A final, minor challenge of researching pornography is of a personal rather than structural nature. I must confess that–out of concern of offending someone or of being branded a pervert–I always felt slightly embarrassed whenever I approached a Winterthur staff member for help in finding sexualized imagery. My fears were unfounded: the staff met my requests with equanimity and accommodation . . . and sometimes a little smirk! These experiences at the Winterthur Museum, Garden, and Library typify the kinds of difficulties that would be encountered at any institution with erotica in their collections. Yet despite the challenges–which include lingering moral prudery, limited availability of artifacts, anonymous production and use, institutional practices, and the absence of historical documentation and classificatory standards–the hunt for pornographic artifacts can be well worth the effort, not only for the “thrill” of the find, but also for the revealing glimpses they give us into the material lives and sexual culture of early Americans.
Further Reading:
Winterthur’s Website, which includes an online link to its library catalog (the museum’s collections database is not publicly accessible), is www.winterthur.org.

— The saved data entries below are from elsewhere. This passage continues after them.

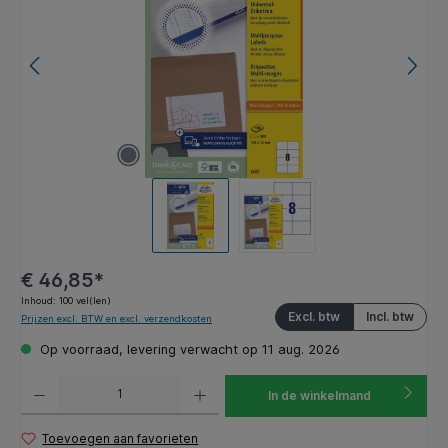
€ 46,85*
Inhoud:
100 vel(len)
Excl. btw
Incl. btw
Prijzen excl. BTW en excl. verzendkosten
Op voorraad, levering verwacht op 11 aug. 2026
Producthoeveelheid: Voer de gewenste hoeveelheid in of gebruik de knoppen om de hoeveelhe
In de winkelmand
Toevoegen aan favorieten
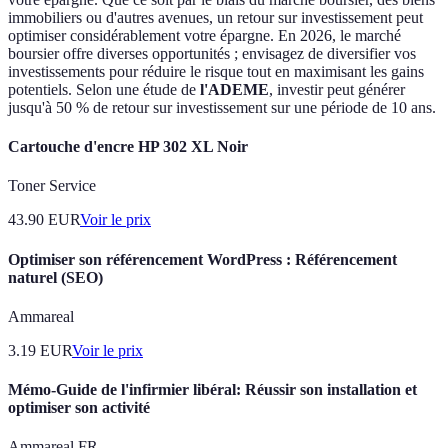
immobiliers ou d'autres avenues, un retour sur investissement peut
optimiser considérablement votre épargne. En 2026, le marché
boursier offre diverses opportunités ; envisagez de diversifier vos
investissements pour réduire le risque tout en maximisant les gains
potentiels. Selon une étude de
l'ADEME
, investir peut générer
jusqu'à 50 % de retour sur investissement sur une période de 10 ans.
Cartouche d'encre HP 302 XL Noir
Toner Service
43.90
EUR
Voir le prix
Optimiser son référencement WordPress : Référencement
naturel (SEO)
Ammareal
3.19
EUR
Voir le prix
Mémo-Guide de l'infirmier libéral: Réussir son installation et
optimiser son activité
Ammareal FR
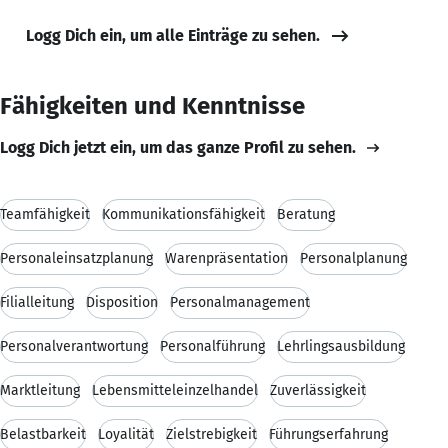
Logg Dich ein, um alle Einträge zu sehen.
Fähigkeiten und Kenntnisse
Logg Dich jetzt ein, um das ganze Profil zu sehen.
Teamfähigkeit
Kommunikationsfähigkeit
Beratung
Personaleinsatzplanung
Warenpräsentation
Personalplanung
Filialleitung
Disposition
Personalmanagement
Personalverantwortung
Personalführung
Lehrlingsausbildung
Marktleitung
Lebensmitteleinzelhandel
Zuverlässigkeit
Belastbarkeit
Loyalität
Zielstrebigkeit
Führungserfahrung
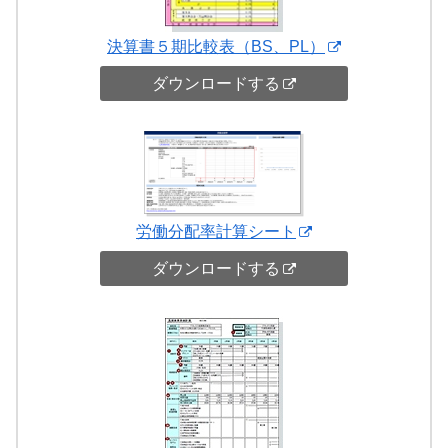
決算書５期比較表（BS、PL）
ダウンロードする
労働分配率計算シート
ダウンロードする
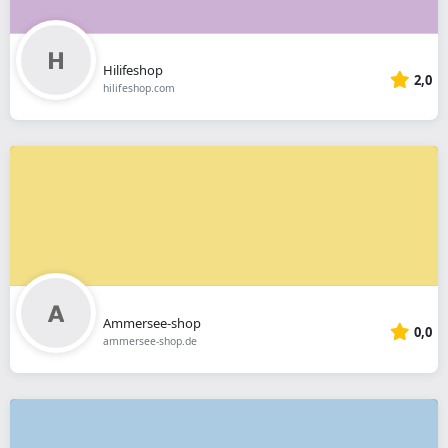
Hilifeshop
2,0
hilifeshop.com
Ammersee-shop
0,0
ammersee-shop.de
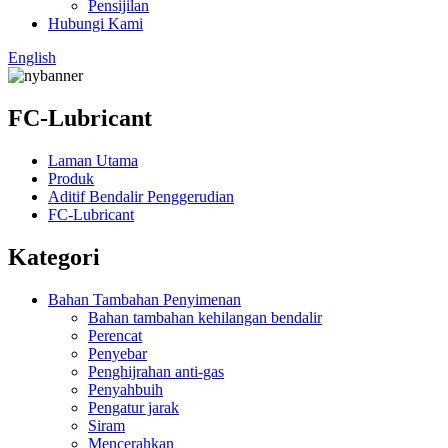
Pensijilan
Hubungi Kami
English
FC-Lubricant
Laman Utama
Produk
Aditif Bendalir Penggerudian
FC-Lubricant
Kategori
Bahan Tambahan Penyimenan
Bahan tambahan kehilangan bendalir
Perencat
Penyebar
Penghijrahan anti-gas
Penyahbuih
Pengatur jarak
Siram
Mencerahkan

On the cultural history of pornography in Europe and America, see: Lynn Hunt, ed., The Invention of Pornography: Obscenity and the Origins of Modernity, 1500-1800 (New York, 1993); Walter Kendrick, The Secret Museum: Pornography in Modern Culture, rev. ed. (Berkeley, Calif., 1996); and Peter Wagner, Eros Revived: Erotica of the Enlightenment in England and America (London, 1988). Examples of pictorial erotica from the late eighteenth and early nineteenth century can be found in: Cottie Burland, Erotic Antiques or Love is an Antic Thing (London, 1974); and Milton Simpson, Folk Erotica: Celebrating Centuries of Erotic Americana (New York, 1994).
This article originally appeared in issue 4.3 (April, 2004).
Karen A. Sherry is currently completing her doctoral degree in art history at the University of Delaware and works as a curatorial intern at the Brooklyn Museum of Art.